**Passage**.
= = = = = = =

Tsering Woeser (Tibetan: ཚེ་རིང་འོད་ཟེར་, Wylie: tshe-ring 'od-zer, Lhasa dialect: [t͡sʰérìŋ wǿsèː]; Chinese: ; pinyin: Wéisè, Han name Chéng Wénsà 程文萨; born July 21, 1966) is a Tibetan writer, activist, blogger, poet and essayist.

Biography

Woeser, a quarter Han Chinese and three quarters Tibetan, was born in Lhasa. Her grandfather, Chinese, was an officer in the Nationalist Army of the Kuomintang and her father was a high rank Army officer in the People's Liberation Army. When she was very young, her family relocated to the Kham area of western Sichuan province. In 1988, she graduated from Southwest University for Nationalities in Chengdu with a degree in Chinese literature. She worked as a reporter in Garzê and later in Lhasa and has lived in Beijing since 2003 as a result of political problems. Woeser is married to Wang Lixiong, a renowned author who frequently writes about Tibet. According to Reporters Without Borders, "Woeser is one of the few Tibetan authors and poets to write in Chinese." When the government refused to give her a passport, she sued the authorities.

Career

Woeser is the author of the book, Notes on Tibet (Chinese: 西藏笔记; pinyin: Xīzàng Bǐjì). The Tibet Information Network quotes unnamed sources that the book was banned by the government around September 2003.

According to UNPO, shortly after the alleged ban, Woeser was also fired from her job and lost her status with her work unit. Radio Free Asia reported that she continued to post a variety of poems and articles to her two blogs: Maroon Map (Chinese: 绛红色的地图, oser.tibetcul.net), which, according to the author, was visited primarily by Tibetans and the Woeser blog (blog.daqi.com/weise), which was visited primarily by those of Han ethnicity. According to RFA, on July 28, 2006, both blogs were closed by order of the government, apparently in response to postings in which she expressed birthday greetings to the Dalai Lama and touched on other sensitive topics. Woeser stated that she would continue writing and speaking.

Tsering Woeser
Woeser in her Beijing apartment in 2009 in front of her Tibetan Buddhist altar

During the Tibetan unrest of 2008, Woeser and her husband were put under house arrest after speaking to reporters. In December 2008, Woeser and her husband were among the first of the original 303 signatories to Charter 08, now joined by thousands more. Liu Xiaobo, the author of Charter 08, was sentenced for eleven years of prison and awarded the 2010 Nobel Peace Prize. In July 2009, Woeser and her husband were one of more than 100 signatories to a petition asking Chinese authorities to release detained ethnic-Uyghur professor of economics Ilham Tohti. When she was awarded the Prince Claus Award in 2011, she was forbidden to receive the prize in the Dutch embassy.

= = = = = = =

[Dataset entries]
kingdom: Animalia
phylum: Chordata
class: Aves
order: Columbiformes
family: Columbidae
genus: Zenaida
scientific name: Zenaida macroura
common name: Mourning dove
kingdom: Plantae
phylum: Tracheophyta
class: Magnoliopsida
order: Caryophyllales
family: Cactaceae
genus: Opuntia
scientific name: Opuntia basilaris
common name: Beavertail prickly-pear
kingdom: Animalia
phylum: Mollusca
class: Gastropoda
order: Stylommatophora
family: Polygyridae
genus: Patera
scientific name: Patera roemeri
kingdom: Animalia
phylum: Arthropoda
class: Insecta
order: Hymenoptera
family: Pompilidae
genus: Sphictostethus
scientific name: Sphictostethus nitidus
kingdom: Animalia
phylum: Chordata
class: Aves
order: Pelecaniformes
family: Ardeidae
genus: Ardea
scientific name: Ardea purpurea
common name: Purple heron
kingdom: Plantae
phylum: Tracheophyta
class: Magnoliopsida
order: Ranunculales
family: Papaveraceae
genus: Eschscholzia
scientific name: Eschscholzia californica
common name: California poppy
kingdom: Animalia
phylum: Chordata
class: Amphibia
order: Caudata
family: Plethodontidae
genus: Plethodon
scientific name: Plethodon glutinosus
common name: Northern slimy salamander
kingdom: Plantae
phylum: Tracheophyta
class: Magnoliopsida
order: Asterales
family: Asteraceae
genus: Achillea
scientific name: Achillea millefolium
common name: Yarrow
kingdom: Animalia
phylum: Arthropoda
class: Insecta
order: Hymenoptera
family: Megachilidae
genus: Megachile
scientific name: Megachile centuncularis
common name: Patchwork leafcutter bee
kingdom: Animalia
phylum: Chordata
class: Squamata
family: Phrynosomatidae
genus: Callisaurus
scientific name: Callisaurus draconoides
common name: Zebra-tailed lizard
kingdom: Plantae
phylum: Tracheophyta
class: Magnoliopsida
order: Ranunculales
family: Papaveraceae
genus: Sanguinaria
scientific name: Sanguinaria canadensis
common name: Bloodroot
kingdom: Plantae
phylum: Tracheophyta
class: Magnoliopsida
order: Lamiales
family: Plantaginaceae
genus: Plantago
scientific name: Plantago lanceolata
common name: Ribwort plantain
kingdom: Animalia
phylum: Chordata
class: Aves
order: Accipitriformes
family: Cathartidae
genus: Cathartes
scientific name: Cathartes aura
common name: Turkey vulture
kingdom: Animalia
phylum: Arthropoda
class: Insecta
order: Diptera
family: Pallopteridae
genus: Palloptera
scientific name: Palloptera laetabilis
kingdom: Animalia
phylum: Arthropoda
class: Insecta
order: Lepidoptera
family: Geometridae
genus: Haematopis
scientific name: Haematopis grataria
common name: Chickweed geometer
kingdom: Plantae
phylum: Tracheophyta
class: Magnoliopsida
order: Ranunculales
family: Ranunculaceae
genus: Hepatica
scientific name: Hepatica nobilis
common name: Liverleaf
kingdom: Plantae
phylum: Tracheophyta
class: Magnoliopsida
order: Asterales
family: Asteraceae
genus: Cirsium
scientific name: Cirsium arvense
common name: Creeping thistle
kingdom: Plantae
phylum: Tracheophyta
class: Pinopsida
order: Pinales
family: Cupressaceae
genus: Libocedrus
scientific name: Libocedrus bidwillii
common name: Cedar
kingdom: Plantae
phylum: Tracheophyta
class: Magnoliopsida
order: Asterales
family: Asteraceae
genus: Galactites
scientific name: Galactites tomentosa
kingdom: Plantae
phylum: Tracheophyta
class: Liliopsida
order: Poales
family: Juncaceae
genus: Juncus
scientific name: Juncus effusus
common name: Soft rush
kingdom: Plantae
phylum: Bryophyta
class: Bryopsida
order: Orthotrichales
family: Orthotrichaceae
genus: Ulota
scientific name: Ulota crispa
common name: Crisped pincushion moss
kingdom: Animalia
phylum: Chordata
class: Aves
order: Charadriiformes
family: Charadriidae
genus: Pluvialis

= = = = = = =

**What to work on**.
a - State whether each statement agrees with the passage on Tsering Woeser, answering yes or no and quoting the deciding words: (i) Woeser was born in Lhasa. (ii) In 1988 she graduated with a degree in Tibetan literature. (iii) Both of her blogs were closed on July 28, 2006.
b - Output everything in the passage on Tsering Woeser from "Woeser is the" down to "around September 2003.", without any change.
Rely on the passage on Tsering Woeser alone.

**Solution list**.
a -
(i) Yes: "was born in Lhasa"
(ii) No: "with a degree in Chinese literature"
(iii) Yes: "on July 28, 2006, both blogs were closed by order of the government"

b -
Woeser is the author of the book, Notes on Tibet (Chinese: 西藏笔记; pinyin: Xīzàng Bǐjì). The Tibet Information Network quotes unnamed sources that the book was banned by the government around September 2003.